── Supplied passage
= Healing lodge =

Type of Canadian correctional institution

A healing lodge is a Canadian correctional institution designed to meet the needs of Indigenous (First Nations, Métis, and Inuit) inmates. Healing lodges were created to address the concern that traditional prisons do not work on Indigenous offenders. Indigenous people are over-represented in the prison system and are also more likely to be the victims of crime. In healing lodges, the focus is on healing and reconnecting with indigenous culture while inmates serve their sentences. Connecting to nature, participating in cultural ceremonies, and learning spiritual teachings are how Healing Lodges process the rehabilitation and healing of inmates. They also have access to spiritual guidance from Elders and are encouraged to maintain connections with their families and communities. Healing lodges were proposed as an alternative for Indigenous female offenders, but there are now healing lodges for Indigenous male offenders as well. Women's healing lodges are minimum / medium-security facilities, and men's healing lodges are minimum-security facilities.
────
── Dataset entries
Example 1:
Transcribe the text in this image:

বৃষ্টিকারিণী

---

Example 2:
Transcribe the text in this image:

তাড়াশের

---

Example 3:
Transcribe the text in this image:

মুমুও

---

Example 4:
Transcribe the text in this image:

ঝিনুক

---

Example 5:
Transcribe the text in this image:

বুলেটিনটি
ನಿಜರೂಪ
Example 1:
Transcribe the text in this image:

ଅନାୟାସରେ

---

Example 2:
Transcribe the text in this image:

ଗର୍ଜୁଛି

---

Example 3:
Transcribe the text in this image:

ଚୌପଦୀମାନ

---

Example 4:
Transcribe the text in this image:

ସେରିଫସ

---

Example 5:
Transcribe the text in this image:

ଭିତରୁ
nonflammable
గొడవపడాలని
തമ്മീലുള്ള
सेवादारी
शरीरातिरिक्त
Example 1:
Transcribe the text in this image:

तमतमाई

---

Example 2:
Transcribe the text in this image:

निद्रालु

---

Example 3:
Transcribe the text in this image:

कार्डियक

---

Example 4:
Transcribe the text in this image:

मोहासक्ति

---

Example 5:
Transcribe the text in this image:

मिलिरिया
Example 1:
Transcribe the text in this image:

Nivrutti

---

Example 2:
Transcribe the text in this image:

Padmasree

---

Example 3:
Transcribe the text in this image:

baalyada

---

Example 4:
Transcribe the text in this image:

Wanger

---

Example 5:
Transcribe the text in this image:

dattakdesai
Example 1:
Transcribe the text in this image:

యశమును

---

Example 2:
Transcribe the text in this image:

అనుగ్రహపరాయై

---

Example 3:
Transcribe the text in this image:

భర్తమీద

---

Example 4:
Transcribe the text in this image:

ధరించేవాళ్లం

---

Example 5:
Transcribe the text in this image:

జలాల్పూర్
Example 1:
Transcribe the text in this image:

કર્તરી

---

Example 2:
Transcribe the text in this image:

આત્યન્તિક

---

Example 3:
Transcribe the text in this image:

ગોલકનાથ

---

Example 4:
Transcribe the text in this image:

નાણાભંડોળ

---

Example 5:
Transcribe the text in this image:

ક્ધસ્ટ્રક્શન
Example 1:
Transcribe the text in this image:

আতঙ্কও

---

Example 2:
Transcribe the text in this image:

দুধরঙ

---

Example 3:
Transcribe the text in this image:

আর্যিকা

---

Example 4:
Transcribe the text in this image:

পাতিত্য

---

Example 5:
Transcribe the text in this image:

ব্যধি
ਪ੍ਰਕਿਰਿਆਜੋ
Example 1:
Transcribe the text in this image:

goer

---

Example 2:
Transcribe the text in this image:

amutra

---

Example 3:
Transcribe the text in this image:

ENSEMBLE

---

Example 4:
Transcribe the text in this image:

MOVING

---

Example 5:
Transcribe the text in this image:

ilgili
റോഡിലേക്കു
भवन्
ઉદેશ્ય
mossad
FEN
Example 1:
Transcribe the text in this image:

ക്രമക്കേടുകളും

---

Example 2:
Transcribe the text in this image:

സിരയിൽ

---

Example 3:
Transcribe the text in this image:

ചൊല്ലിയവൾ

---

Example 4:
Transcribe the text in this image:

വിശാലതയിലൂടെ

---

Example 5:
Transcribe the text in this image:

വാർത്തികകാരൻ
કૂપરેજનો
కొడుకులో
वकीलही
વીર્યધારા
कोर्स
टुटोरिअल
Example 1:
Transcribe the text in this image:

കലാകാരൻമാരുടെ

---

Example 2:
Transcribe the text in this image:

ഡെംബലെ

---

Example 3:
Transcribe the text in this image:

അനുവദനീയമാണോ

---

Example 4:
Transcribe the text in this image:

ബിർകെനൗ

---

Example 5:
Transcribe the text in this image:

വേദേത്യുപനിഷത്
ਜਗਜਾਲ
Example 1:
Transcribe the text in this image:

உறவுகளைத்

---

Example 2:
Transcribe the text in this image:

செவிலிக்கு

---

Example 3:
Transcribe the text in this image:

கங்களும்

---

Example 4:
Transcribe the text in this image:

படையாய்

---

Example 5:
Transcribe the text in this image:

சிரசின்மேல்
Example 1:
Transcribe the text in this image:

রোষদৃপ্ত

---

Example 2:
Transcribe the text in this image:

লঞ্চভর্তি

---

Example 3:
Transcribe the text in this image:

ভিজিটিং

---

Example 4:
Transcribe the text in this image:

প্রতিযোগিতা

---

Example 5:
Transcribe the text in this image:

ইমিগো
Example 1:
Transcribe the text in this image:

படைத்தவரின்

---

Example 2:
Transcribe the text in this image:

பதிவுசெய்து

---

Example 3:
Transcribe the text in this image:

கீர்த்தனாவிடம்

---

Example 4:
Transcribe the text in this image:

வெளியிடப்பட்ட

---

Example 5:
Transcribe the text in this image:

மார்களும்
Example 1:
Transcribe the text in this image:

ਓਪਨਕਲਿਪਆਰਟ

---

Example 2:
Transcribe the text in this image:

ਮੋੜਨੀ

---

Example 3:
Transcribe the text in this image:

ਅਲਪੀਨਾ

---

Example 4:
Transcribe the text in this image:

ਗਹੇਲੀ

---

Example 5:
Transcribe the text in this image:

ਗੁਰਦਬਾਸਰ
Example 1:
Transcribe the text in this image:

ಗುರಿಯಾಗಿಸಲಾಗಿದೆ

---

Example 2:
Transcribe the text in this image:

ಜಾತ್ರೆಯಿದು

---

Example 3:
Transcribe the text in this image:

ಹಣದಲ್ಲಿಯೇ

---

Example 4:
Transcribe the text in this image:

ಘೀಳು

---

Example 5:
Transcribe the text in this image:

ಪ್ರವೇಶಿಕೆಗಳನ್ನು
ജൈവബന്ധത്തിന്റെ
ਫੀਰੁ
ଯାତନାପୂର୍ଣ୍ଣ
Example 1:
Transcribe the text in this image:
────
*Tasks to complete*
[1] Rewrite the rows as a two-column CSV with the headers input and output. Start at the first row and go on through the row containing "అనుగ్రహపరాయై", with one line per row: its request text under input and its answer under output, each in a single quoted field with any line breaks replaced by spaces.
[2] Extend the passage on healing lodges, starting after its final sentence.

*Answers to each task*
[1]
input,output
"Example 1: Transcribe the text in this image:","বৃষ্টিকারিণী"
"--- Example 2: Transcribe the text in this image:","তাড়াশের"
"--- Example 3: Transcribe the text in this image:","মুমুও"
"--- Example 4: Transcribe the text in this image:","ঝিনুক"
"--- Example 5: Transcribe the text in this image:","বুলেটিনটি ನಿಜರೂಪ"
"Example 1: Transcribe the text in this image:","ଅନାୟାସରେ"
"--- Example 2: Transcribe the text in this image:","ଗର୍ଜୁଛି"
"--- Example 3: Transcribe the text in this image:","ଚୌପଦୀମାନ"
"--- Example 4: Transcribe the text in this image:","ସେରିଫସ"
"--- Example 5: Transcribe the text in this image:","ଭିତରୁ nonflammable గొడవపడాలని തമ്മീലുള്ള सेवादारी शरीरातिरिक्त"
"Example 1: Transcribe the text in this image:","तमतमाई"
"--- Example 2: Transcribe the text in this image:","निद्रालु"
"--- Example 3: Transcribe the text in this image:","कार्डियक"
"--- Example 4: Transcribe the text in this image:","मोहासक्ति"
"--- Example 5: Transcribe the text in this image:","मिलिरिया"
"Example 1: Transcribe the text in this image:","Nivrutti"
"--- Example 2: Transcribe the text in this image:","Padmasree"
"--- Example 3: Transcribe the text in this image:","baalyada"
"--- Example 4: Transcribe the text in this image:","Wanger"
"--- Example 5: Transcribe the text in this image:","dattakdesai"
"Example 1: Transcribe the text in this image:","యశమును"
"--- Example 2: Transcribe the text in this image:","అనుగ్రహపరాయై"

[2]
== History ==
In 1990, a report called Creating Choices was issued by a task force aiming to improve the lives of and create more choices for federally sentenced women. One of the recommendations of the task force was the creation of a healing lodge "where Indigenous federally sentenced women may serve all or part of their sentences". This idea was proposed by the Native Women's Association of Canada. Section 81 of the Corrections and Conditional Release Act of 1992 made it possible for Indigenous communities and Correctional Service Canada (CSC) to work together to provide services, programs, and correctional facilities to Indigenous inmates. Notably, it allows Indigenous communities to provide correctional services to Indigenous inmates.

==Types of healing lodges ==
There are two types of healing lodges: CSC-run healing lodges and Section 81 healing lodges. CSC-run healing lodges are funded and operated entirely by the CSC. In contrast, Section 81 healing lodges are healing lodges operating under section 81 of the Corrections and Conditional Release Act, which provides the basis for CSC to enter into agreements to operate healing lodges with Indigenous communities. These healing lodges, unlike CSC-run healing lodges, are funded by CSC but entirely managed by Indigenous communities or partner organizations.

There are six Section 81 healing lodges as of 2022, located in Alberta, Manitoba, Quebec and Saskatchewan. Additionally, there are four CSC-run healing lodges in Alberta, British Columbia and Saskatchewan. Healing lodges are not available in other provinces or territories due to the lack of relevant agreements.

== Success ==
Healing lodges have shown signs of success. According to the Correctional Service of Canada, Indigenous people who served their sentences in a healing lodge had a re-offense rate of only 6% compared to a re-offense rate of 11% for the general population. In addition, Indigenous offenders who participated in the "Pathways" program (an Indigenous targeted prison program) had a lower re-offense rate and were "less likely to be involved in violent incidents [with staff] and more likely to complete parole after release".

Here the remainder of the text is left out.